You as the player were a little triangle adrift in an asteroid field whose only goal was to survive. The plot was: shoot everything that's not you.

That game could be played for hours. Days. It was amazingly addictive, and maddening as you'd try to shoot that last tiny little asteroid, drifting around and rotating and firing your little dot-specks in a circular motion. Then, when you did it... you got all new asteroids with the creepy, thumpy sound effects starting up again.

Asteroids, like a lot of early videogames, had to survive on that kind of addictive, challenging game play because the graphics and storyline wouldn't keep you coming back. In that lies a lesson for today's videogame makers: make it fun to play.
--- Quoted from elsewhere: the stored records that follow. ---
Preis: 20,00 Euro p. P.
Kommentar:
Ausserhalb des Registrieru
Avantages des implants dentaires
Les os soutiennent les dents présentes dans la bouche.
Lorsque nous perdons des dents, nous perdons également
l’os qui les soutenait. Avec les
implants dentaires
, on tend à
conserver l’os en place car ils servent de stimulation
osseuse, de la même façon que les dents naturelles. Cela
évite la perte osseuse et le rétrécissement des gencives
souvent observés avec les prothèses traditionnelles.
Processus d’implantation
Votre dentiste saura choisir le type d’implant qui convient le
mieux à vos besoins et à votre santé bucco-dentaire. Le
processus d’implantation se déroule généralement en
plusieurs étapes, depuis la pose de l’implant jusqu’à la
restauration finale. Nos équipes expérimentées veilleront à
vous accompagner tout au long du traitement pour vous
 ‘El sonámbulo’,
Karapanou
You can have all the realistic simulations of Death Stars, all the fictional cities filled with gangsters driving cars, all the neighborhoods filled with kind of creepy looking people talking gibberish and thinking in symbols that you want, but it's all so much window dressing if the game is too complicated or too hard to master or no fun to play.
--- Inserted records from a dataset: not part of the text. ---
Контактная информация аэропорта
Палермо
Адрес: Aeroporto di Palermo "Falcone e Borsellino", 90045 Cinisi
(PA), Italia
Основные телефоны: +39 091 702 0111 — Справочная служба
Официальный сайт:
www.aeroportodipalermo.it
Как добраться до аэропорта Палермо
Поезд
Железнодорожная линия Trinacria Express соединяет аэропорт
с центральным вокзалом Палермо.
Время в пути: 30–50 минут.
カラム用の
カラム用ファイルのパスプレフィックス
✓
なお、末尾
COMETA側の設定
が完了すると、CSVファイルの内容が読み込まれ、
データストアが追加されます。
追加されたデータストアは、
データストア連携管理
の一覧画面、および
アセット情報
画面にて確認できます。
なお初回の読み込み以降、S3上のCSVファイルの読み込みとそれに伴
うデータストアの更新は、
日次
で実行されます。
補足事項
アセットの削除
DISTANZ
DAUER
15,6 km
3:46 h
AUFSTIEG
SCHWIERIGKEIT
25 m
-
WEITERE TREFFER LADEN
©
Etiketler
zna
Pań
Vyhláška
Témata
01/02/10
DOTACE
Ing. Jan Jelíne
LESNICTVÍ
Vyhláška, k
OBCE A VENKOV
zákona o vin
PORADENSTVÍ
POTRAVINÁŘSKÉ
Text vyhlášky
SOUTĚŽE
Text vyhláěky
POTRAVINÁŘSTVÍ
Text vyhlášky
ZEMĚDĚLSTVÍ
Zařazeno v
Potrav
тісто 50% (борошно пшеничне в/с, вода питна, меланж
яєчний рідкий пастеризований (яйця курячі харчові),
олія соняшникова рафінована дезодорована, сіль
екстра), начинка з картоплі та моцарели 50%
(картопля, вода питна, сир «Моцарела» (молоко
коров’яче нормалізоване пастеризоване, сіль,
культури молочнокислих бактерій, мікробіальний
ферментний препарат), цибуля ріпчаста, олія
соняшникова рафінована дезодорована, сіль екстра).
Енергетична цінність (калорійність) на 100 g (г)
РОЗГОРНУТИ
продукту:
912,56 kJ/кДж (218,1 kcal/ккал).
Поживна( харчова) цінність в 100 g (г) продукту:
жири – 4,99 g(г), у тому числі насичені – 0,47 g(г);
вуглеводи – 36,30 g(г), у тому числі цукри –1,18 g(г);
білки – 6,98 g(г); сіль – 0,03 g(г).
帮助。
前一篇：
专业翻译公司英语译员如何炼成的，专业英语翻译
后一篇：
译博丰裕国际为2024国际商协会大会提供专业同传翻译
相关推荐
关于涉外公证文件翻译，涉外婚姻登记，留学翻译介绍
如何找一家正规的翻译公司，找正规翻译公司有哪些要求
I know that most people are dismissing me as someone who is simply nostalgic, who doesn't "get" the new videogames, who's too old to master them and so he complains about them instead. While it's true that I'm nostalgic and can't master the new games, I'm also right, and here's what I'm especially right about:

Asteroids, like all good games, will be around for as long as there are people who like to play games. The Sims, Grand Theft Auto, Battlefront: those will fade out and be forgotten just like Strat-O-Matic Baseball.

You remember "Strat-O-Matic Baseball," don't you? No, you don't -- because it was complicated and boring and required doing a lot of things that people don't want to do to try to recreate something people do want to do. To recreate playing baseball Strat-O-Matic required all kinds of paper and statistics and drafts and other dumb stuff, and the game never really caught on beyond a devoted few fanatics. Now, it's faded away to be replaced by fantasy baseball leagues and real baseball.

That's what'll happen to The Sims and those other games. They try to recreate something and in recreating it, they leave out the fun. They're Frankenstein's Monsters of video games -- simulations of real life that have no spirit or zest or fun.

Asteroids, on the other hand, really had no basis in reality. There was no backstory (that'll be for my movie) and no goal, no unlocking extra levels, no cheat codes, no online multigame players. Just shoot and move and shoot and move. But it was fun.

It seems like our lives get more complicated and more full of detail and information everyday. We've gone from having three channels on TV and phones that were attached to the wall by a cord to having hundreds of satellite channels, the Internet, iPods, cell phones, digital radio stations. As we complicate our lives, we complicate our video games, too, trying to make them more and more like some version of "real life" the way we think of it, or "real life" the way we'd like to temporarily try it.

But games should not recreate the complexities and challenges of life, and they should not be so hard to play and involved that they become either a substitute for or a simulation of my exact life. When I get to the office, I have to go through a series of steps just to begin "working:" I have to plug in my cell phone to charge, turn on the computer, check the phone messages, hit "ctrl/alt/del" to open up my computer, open programs, type in passwords, review my emails...

Why would I want to do all that to shoot a stormtrooper? I don't. When it comes time to play a game, I want to relax and have fun and not have firing my rifle involve a combination of four buttons, a joystick and a UN investigation.

There's an awful lot to be said in favor of the simplicity of a triangle shooting dots at random shapes, but the two best things I can say about it are it's simple and it's fun. Those aren't two separate ideas; they're two sides of the same coin: life is complicated; games are simple and fun. Today's video games are complicated; Asteroids, The Best Classic Arcade Game, is simple and fun.